RECORDS PROVIDED »
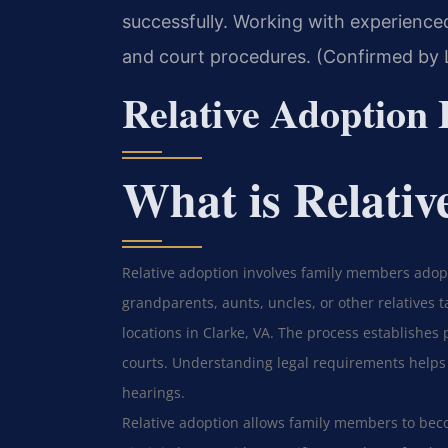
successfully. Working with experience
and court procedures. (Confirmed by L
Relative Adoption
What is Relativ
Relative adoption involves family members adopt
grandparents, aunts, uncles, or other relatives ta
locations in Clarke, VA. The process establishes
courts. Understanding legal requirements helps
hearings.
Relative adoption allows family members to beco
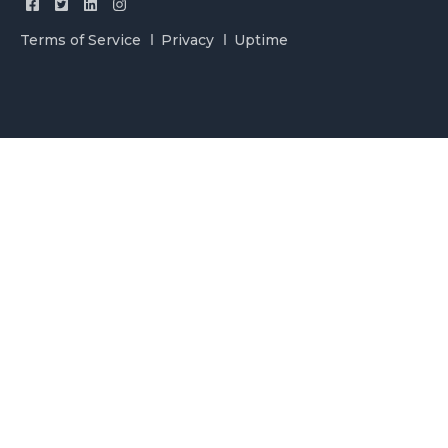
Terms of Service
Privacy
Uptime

PROBLEM DESCRIPTION » Give every line above again exactly, omitting whatever pictures appear.

WRITTEN ANSWER »
successfully. Working with experience
and court procedures. (Confirmed by L
Relative Adoption
What is Relativ
Relative adoption involves family members adopt
grandparents, aunts, uncles, or other relatives ta
locations in Clarke, VA. The process establishes
courts. Understanding legal requirements helps
hearings.
Relative adoption allows family members to beco
Terms of Service
Privacy
Uptime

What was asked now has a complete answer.